Cats and Dogs With Cortex Redux

I wrote a blog post a while back about using a Clojure machine learning library called Cortex to do the Kaggle Cats and Dogs classification challenge.

I wanted to revisit it for a few reasons. The first one is that the Cortex library has progressed and improved considerably over the last year. It’s still not at version 1.0, but it my eyes, it’s really starting to shine. The second reason is that they recently published an example of using the RESNET50 model, (I’ll explain later on), to do fine-tuning or transfer learning. The third reason, is that there is a great new plugin for leiningen the supports using Jupyter notebooks with Clojure projects. These notebooks are a great way of doing walkthroughs and tutorials.

Putting all these things together, I felt like I was finally at a stage where I could somewhat replicate the first lesson in the Practical Deep Learning Course for Coders with Cats and Dogs - although this time all in Clojure!

Where to Start?

In the last blog post, we created our deep learning network and trained the data on scaled down images (like 50x50) from scratch. This time we are much smarter.

**SUPPLIED DATA**:
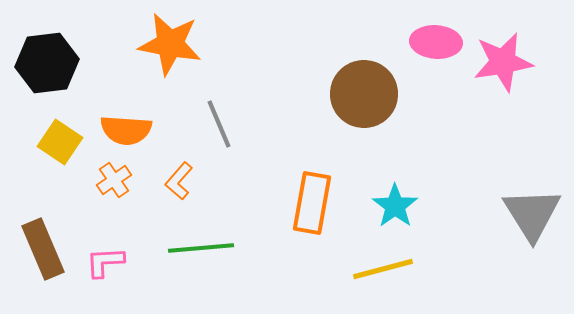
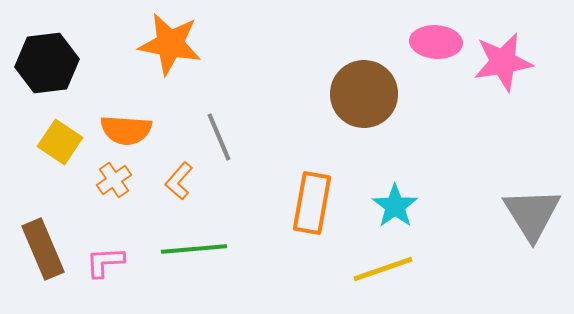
gray line: moved 13 px down
green line: moved 7 px left, 1 px down
yellow line: rotated 4 degrees counterclockwise
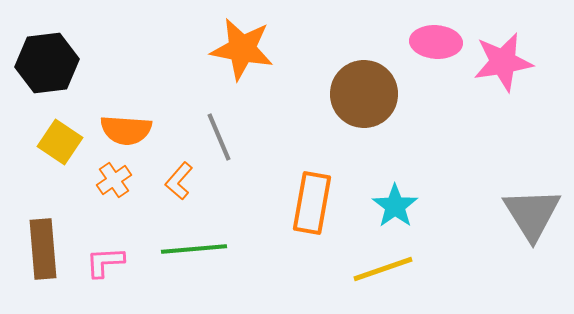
orange star: moved 72 px right, 5 px down
brown rectangle: rotated 18 degrees clockwise
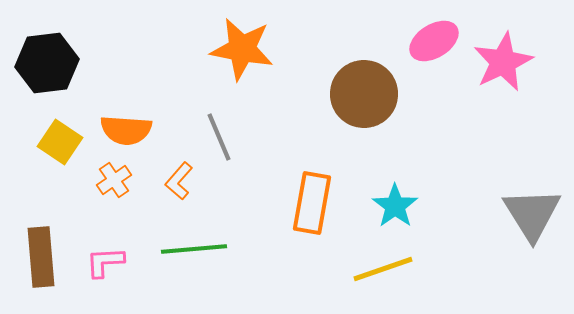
pink ellipse: moved 2 px left, 1 px up; rotated 36 degrees counterclockwise
pink star: rotated 16 degrees counterclockwise
brown rectangle: moved 2 px left, 8 px down
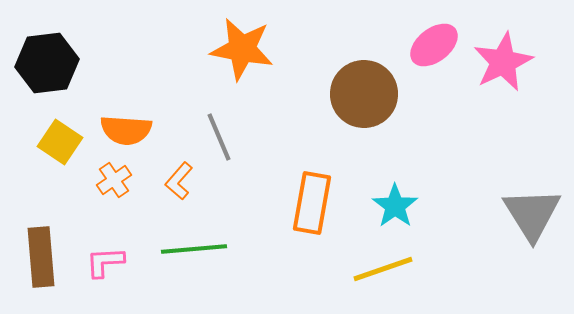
pink ellipse: moved 4 px down; rotated 6 degrees counterclockwise
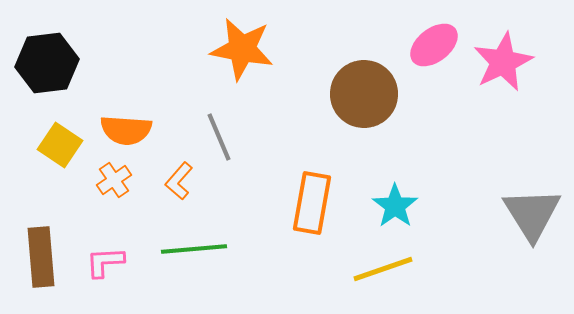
yellow square: moved 3 px down
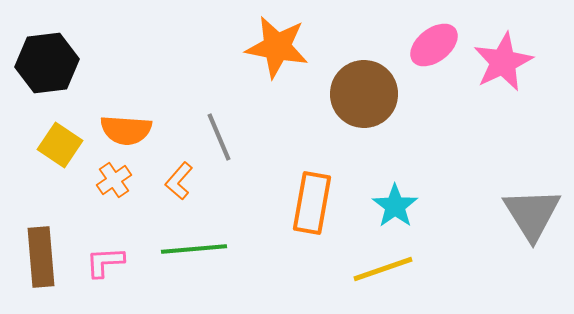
orange star: moved 35 px right, 2 px up
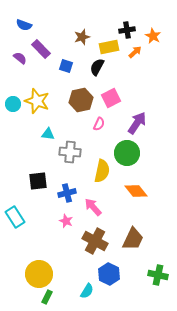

**WHAT THE EXERCISE ASKS**: Copy out the entire blog post about Cats and Dogs with Cortex, word for word. You won't need the data for this.

**THE SOLUTION**:
Cats and Dogs With Cortex Redux

I wrote a blog post a while back about using a Clojure machine learning library called Cortex to do the Kaggle Cats and Dogs classification challenge.

I wanted to revisit it for a few reasons. The first one is that the Cortex library has progressed and improved considerably over the last year. It’s still not at version 1.0, but it my eyes, it’s really starting to shine. The second reason is that they recently published an example of using the RESNET50 model, (I’ll explain later on), to do fine-tuning or transfer learning. The third reason, is that there is a great new plugin for leiningen the supports using Jupyter notebooks with Clojure projects. These notebooks are a great way of doing walkthroughs and tutorials.

Putting all these things together, I felt like I was finally at a stage where I could somewhat replicate the first lesson in the Practical Deep Learning Course for Coders with Cats and Dogs - although this time all in Clojure!

Where to Start?

In the last blog post, we created our deep learning network and trained the data on scaled down images (like 50x50) from scratch. This time we are much smarter.